Follow along: @RibeiroCaioCLW
If you've felt this pain, tell me about your setup. What tools do you use? How do you manage context today? What's broken?
- Quickstart feedback — if install, validate, or dry-run felt confusing
- Audit feedback — if read-only
pluribus auditmissed drift, was noisy, or left the next step unclear - Bug report — if a command failed or generated the wrong output
- Tool integration request — if another AI tool should be supported
Docs
- Quickstart — first install, validation, dry-run preview, and common friction
- Migrate Existing AI Context Files — move from
CLAUDE.md,.cursorrules, Copilot instructions, orAGENTS.mdto one source of truth - When to use Pluribus — choose between sync, one-way conversion, and tool-native context files
- Context File Review Checklist — review AI instructions as supply-chain artifacts before committing generated context
- OpenClaw Integration — how Pluribus generates
AGENTS.mdfor OpenClaw - Composable Contexts — local/remote imports, merge behavior, and safety rules
- Remote Composable Context Imports — design notes for lockfile/cache/auth hardening
- Context Format Spec — the
pluribus.mdformat reference - Skills Format Spec — how adapters work and how to write custom skills
- Release Checklist — reproducible npm/GitHub release steps
- Changelog — user-facing release notes
Contributing
This project is just getting started.
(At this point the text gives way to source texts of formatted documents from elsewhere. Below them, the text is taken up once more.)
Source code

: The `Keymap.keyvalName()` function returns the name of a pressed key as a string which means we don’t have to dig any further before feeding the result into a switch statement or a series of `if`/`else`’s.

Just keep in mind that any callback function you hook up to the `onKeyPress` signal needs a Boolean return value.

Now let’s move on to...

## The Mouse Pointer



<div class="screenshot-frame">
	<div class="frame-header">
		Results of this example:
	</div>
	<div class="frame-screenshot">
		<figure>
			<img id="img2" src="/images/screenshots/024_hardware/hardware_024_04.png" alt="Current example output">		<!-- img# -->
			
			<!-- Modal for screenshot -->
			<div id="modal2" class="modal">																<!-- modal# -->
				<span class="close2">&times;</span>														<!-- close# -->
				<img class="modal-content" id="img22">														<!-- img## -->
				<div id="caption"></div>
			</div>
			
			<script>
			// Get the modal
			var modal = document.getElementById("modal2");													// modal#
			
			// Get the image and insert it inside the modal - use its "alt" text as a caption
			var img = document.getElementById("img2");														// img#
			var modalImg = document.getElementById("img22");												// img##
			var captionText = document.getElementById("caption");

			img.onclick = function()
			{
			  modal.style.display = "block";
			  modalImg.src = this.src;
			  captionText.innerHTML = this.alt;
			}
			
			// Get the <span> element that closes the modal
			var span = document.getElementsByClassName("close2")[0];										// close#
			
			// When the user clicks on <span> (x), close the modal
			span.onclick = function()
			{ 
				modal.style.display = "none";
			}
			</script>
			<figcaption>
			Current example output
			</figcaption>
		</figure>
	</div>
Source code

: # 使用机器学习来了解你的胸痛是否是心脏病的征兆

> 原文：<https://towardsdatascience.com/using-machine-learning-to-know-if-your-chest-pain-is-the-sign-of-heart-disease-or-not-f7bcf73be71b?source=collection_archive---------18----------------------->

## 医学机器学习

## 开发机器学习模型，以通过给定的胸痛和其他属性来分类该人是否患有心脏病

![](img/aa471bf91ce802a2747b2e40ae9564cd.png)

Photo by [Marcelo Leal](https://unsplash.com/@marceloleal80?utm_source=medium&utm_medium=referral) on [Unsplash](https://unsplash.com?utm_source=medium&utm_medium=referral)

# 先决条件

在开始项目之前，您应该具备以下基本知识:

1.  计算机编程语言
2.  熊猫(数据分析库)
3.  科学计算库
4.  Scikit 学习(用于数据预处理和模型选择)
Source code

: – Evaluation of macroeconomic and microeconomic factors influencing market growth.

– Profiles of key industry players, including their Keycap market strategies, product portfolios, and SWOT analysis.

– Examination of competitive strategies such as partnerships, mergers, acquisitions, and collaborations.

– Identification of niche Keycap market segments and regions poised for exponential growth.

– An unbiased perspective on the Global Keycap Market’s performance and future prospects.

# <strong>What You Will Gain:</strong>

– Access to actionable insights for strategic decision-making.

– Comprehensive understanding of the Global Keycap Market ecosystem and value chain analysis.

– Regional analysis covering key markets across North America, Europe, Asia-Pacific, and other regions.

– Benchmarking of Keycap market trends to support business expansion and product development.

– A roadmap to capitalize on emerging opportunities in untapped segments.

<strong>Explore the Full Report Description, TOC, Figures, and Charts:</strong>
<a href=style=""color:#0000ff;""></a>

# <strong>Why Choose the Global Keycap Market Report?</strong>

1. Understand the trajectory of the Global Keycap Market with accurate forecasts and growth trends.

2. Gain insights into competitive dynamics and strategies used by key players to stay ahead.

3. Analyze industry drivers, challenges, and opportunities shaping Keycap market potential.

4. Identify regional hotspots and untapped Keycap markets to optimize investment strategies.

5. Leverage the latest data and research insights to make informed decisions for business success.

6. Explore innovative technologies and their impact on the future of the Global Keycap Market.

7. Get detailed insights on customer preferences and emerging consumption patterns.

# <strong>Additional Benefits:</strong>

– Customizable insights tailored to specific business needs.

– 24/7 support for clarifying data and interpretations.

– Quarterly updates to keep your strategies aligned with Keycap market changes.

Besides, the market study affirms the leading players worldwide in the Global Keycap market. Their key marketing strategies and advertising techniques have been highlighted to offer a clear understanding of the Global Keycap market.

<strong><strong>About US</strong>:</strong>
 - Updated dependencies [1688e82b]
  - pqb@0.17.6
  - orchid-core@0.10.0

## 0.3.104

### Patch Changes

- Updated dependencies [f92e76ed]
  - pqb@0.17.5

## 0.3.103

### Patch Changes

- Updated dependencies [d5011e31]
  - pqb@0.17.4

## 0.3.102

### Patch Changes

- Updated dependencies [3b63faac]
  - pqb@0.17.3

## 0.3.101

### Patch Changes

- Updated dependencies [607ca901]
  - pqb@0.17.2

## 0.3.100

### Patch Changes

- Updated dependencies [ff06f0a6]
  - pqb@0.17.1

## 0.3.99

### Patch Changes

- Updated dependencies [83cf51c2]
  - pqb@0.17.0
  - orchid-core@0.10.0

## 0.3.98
The best way to help right now:
- Try the 60-second smoke test above in a throwaway directory
- ⭐ Star the repo if the problem resonates
- 🗣️ Open a quickstart feedback issue if anything felt confusing
- 🔎 Open an audit feedback issue if the read-only audit missed drift or felt noisy
- 📣 Share with someone who maintains 3+ AI context files
Looking for first contributions? Check out the open issues. The next good contributions are CI/CD workflow examples, real-world adapter feedback, and install/quickstart friction reports.
License
MIT — use it, fork it, build on it.
"E pluribus unum" — out of many, one.